The script, by Zach Helm and Euphoria showrunner Sam Levinson, is partially at fault. They fail to fully develop Vic and Melinda, a critical error since we need to care about them. Shallow mystery takes precedence over specificity. We don’t know how Vic and Melinda ended up in this one-sided open marriage. Besides a desire to maintain the family unit, we don’t understand what keeps them in this terrible arrangement. (I’d imagine the barely-disguised animosity and the affairs are more toxic to their child than two separate households.) They say they love each other, but who knows why? They scoff every time someone raises divorce, the clear solution to this murderous nightmare. That is supposed to be a satisfactory answer; it’s not at all.
The emptiness poisoning the characterization also poisons the plot. Deep Water relentlessly teases the true nature of Vic and Melinda’s arrangement. Is Vic really a serial killer of his wife’s lovers? Is Melinda complicit in Vic’s crimes, or even an active participant? Are Vic and Melinda acting out some psychosexual kink to spice up their dying marriage? Every answer (yes, no, and I wish) is disappointing, swerving from something worthwhile towards something bizarre and banal. When you reach the third act – when the film hops off the narrative rails – you will either roll your eyes in exhaustion or laugh at the absurdity. Neither are reactions you should have with an erotic thriller.
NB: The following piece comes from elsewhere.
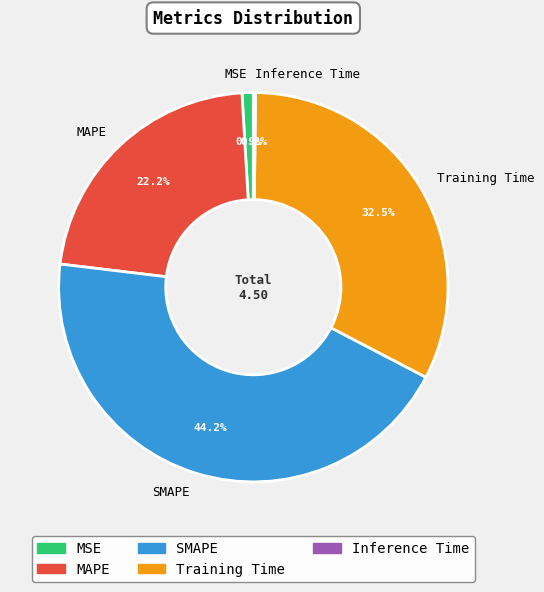

Which slice is the largest?

SMAPE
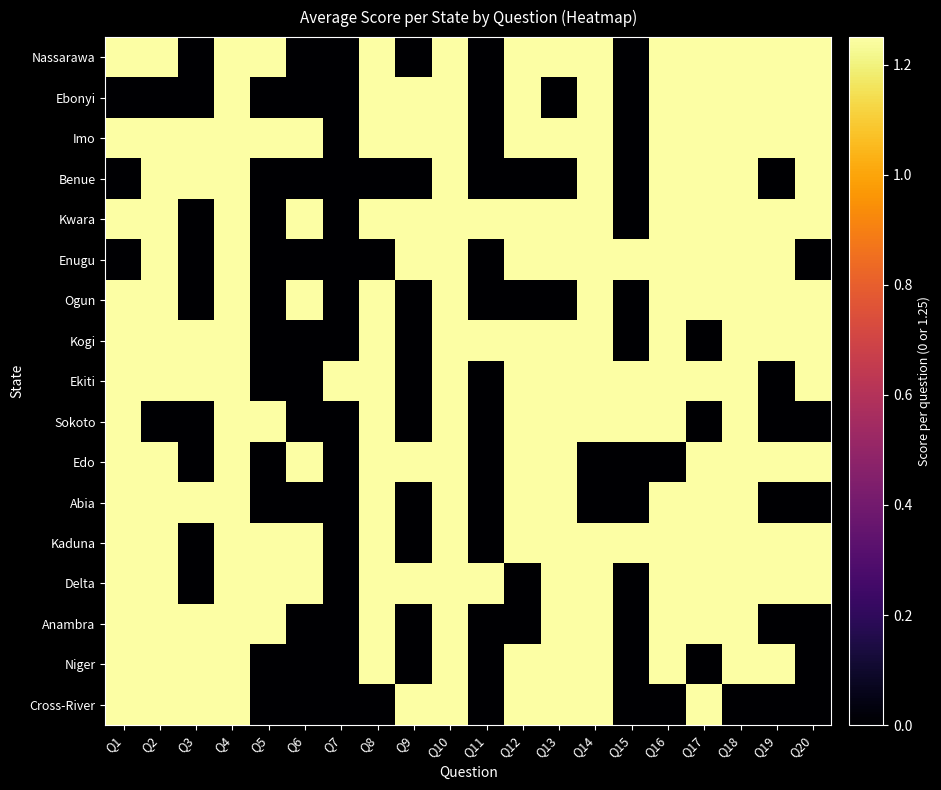

Which series has the largest total across all categories?

Imo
Deep Water, not satisfied with lacking thrills, is also decidedly unsexy. That might be the point; their marriage is supposed to be on life support. However, the absence of heat or even mild warmth is jarring. Lyne crafts an undeniably handsome and stylish film, but it feels coldly remote, even when it’s capturing the film’s surprisingly few intimate moments. It doesn’t help that the central couple has very little chemistry. Ana de Armas and Ben Affleck are a startlingly mismatched pair. They are unable to convince us that Vic and Melinda were ever a loving, sexual, or even functional couple. (The scene in the teaser trailer is practically false advertising.) It takes a near act of violence for something to spark between them, which is not-so-coincidentally and disturbingly the film’s best scene.
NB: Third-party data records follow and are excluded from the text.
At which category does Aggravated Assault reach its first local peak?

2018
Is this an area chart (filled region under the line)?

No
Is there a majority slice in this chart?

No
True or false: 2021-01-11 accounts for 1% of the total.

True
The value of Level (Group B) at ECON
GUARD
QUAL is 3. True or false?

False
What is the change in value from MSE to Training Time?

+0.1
To de Armas’ credit, she does seem to understand the assignment. She is fascinating to watch, her piercing eyes and slinky physicality simmering with the kind of unpredictable volatility that Glenn Close brought to Fatal Attraction. She is the sole source of any genuine sex appeal that Deep Water manages to scrounge up. Unfortunately for her, Affleck is no Michael Douglas. He can’t keep up with her fiery presence, and, frankly, he doesn’t try. He is more comfortable without her, peeling back Vic’s nice-guy facade to reveal the menace beneath. (He’s also good at playing dad to the daughter, who’s more aware of his darkness than he realizes. Again, another wasted possibility.)
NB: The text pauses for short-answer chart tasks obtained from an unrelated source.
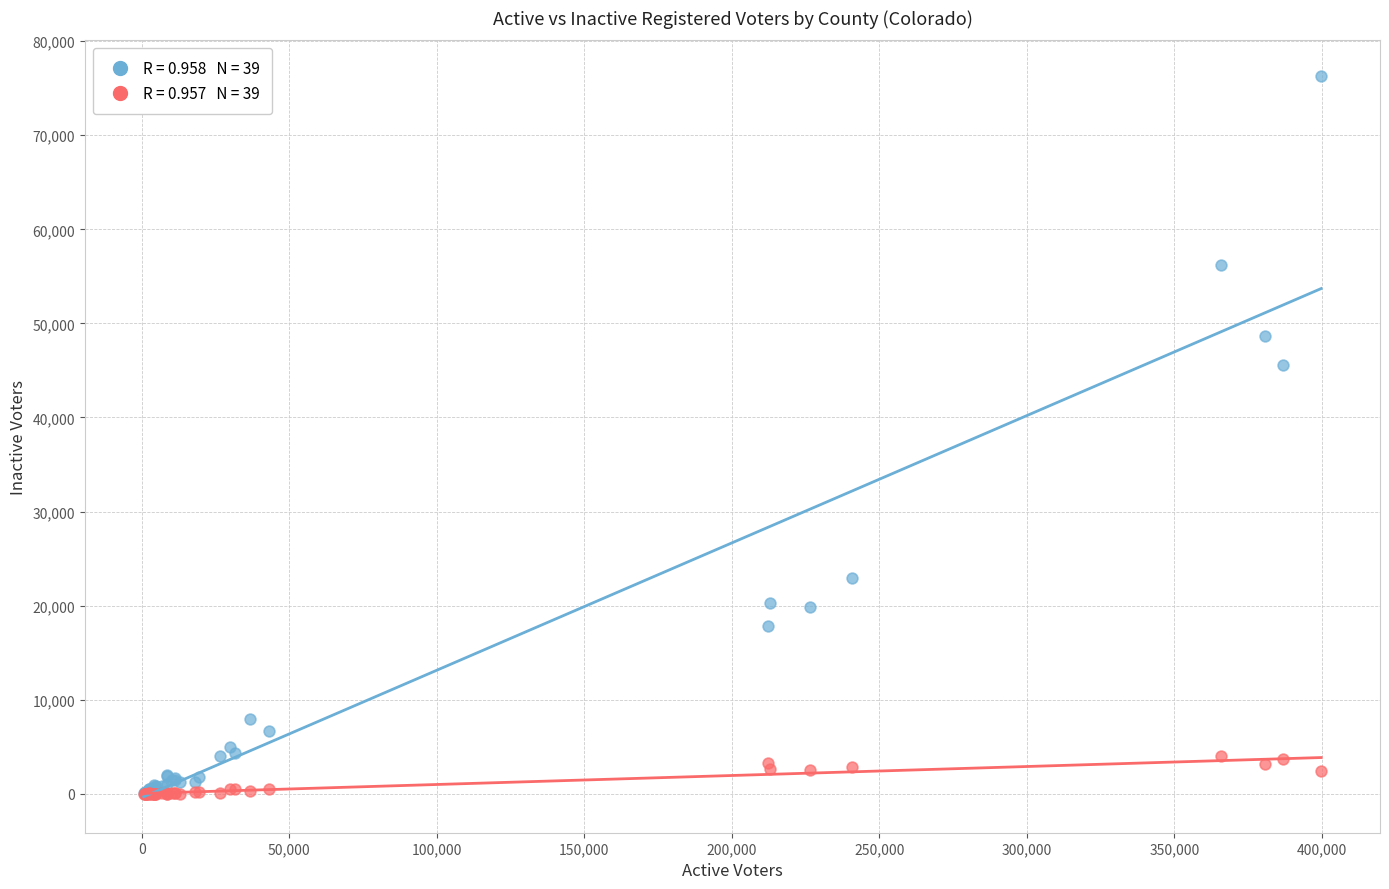

Across all series, what Y value is closest to 38132?

45549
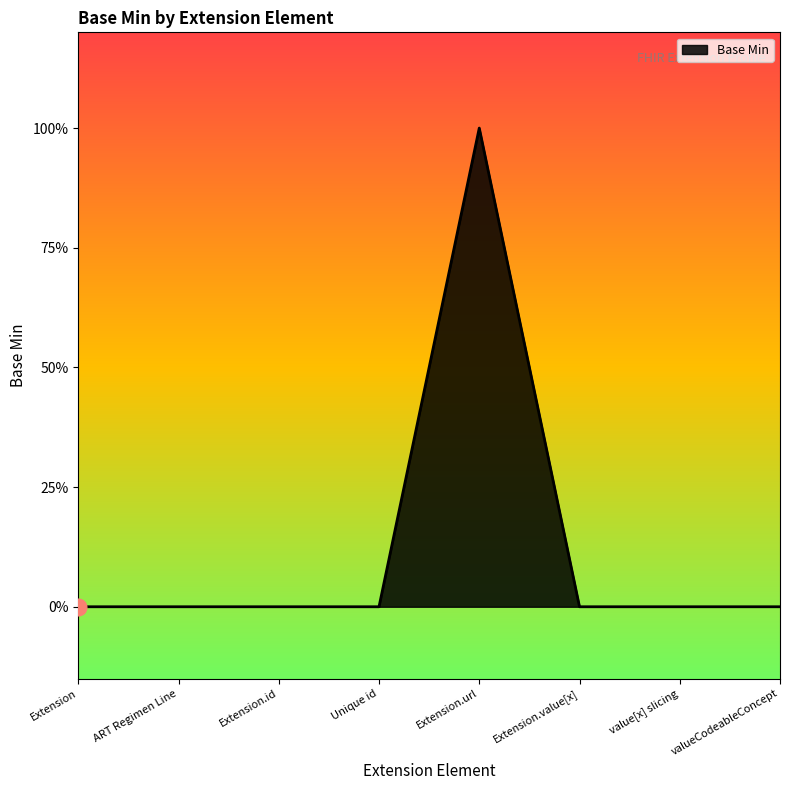

Does the chart have visible grid lines?

No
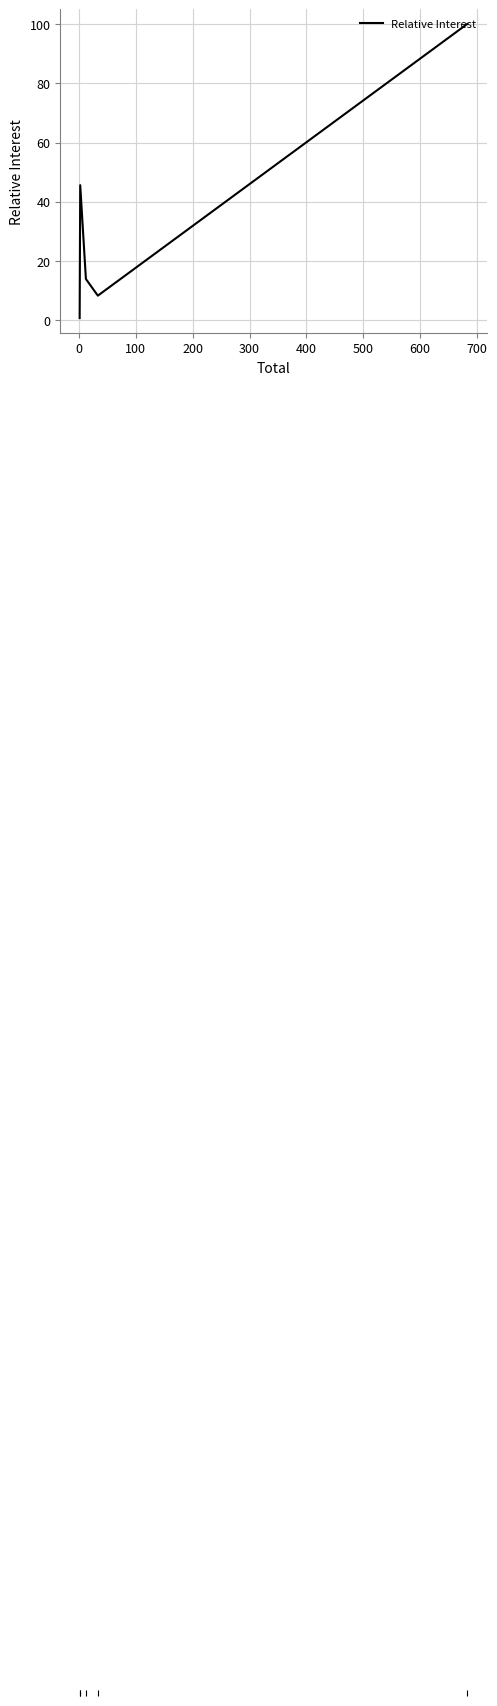

What is the average value?

33.7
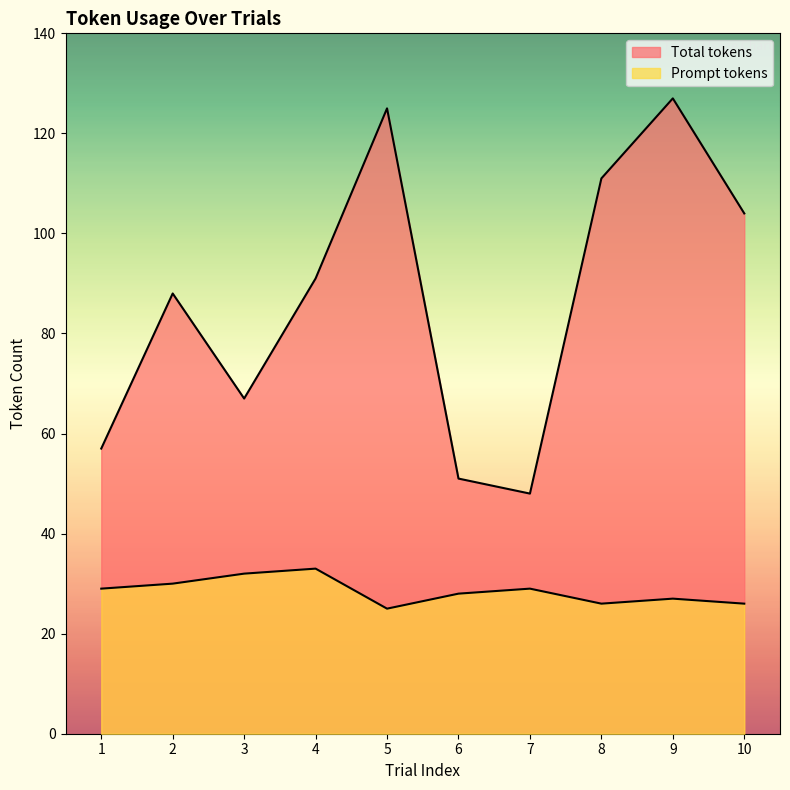

What is the difference between the second highest and minimum values in the Total tokens series?

77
Deep Water is such a misfire that it makes you wonder if it’s actually a meta-commentary. Maybe Lyne has decided filmgoers don’t deserve a good old-fashioned dangerous romp after we settled for lighter, sexless fare? If that is the case, then he succeeded. If Fifty Shades of Grey had bruised the erotic thriller genre, Deep Water might have landed a fatal blow. Pulses won’t be racing, but don’t be surprised if people looking for divorce court are.